───── Study material ─────

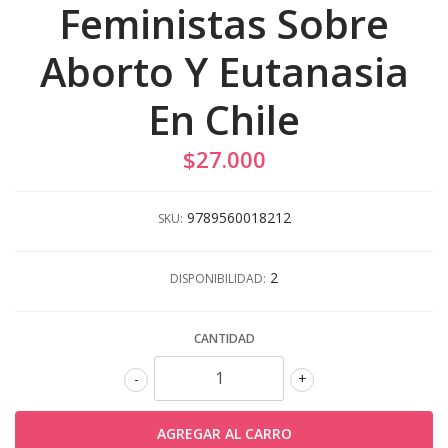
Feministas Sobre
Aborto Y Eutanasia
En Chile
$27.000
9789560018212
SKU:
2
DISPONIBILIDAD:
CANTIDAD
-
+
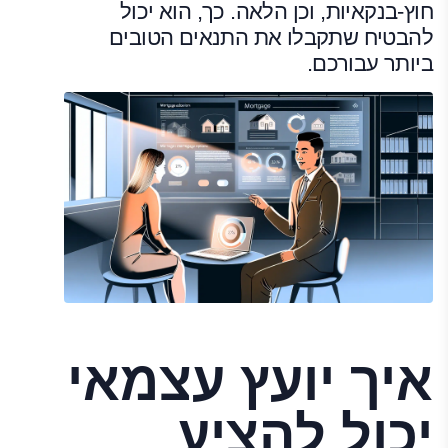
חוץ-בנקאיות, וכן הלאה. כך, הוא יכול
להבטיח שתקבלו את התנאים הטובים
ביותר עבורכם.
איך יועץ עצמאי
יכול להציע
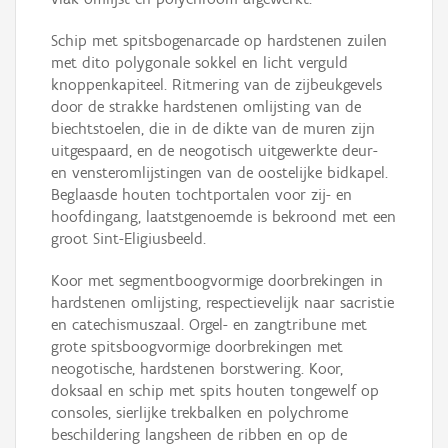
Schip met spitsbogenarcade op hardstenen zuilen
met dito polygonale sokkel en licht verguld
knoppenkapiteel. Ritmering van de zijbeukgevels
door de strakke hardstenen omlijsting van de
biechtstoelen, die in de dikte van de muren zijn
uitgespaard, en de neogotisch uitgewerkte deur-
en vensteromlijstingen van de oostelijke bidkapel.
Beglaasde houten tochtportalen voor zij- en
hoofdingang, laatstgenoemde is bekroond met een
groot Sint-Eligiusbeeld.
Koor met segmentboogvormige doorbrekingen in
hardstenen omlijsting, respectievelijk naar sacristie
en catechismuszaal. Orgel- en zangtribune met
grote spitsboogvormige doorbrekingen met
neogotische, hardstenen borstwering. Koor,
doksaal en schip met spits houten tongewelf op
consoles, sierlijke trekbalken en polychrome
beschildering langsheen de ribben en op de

─────

Your objective → Check the entries above for the word "hardstenen" and copy every line where it turns up.

Task response →
Schip met spitsbogenarcade op hardstenen zuilen
door de strakke hardstenen omlijsting van de
hardstenen omlijsting, respectievelijk naar sacristie
neogotische, hardstenen borstwering. Koor,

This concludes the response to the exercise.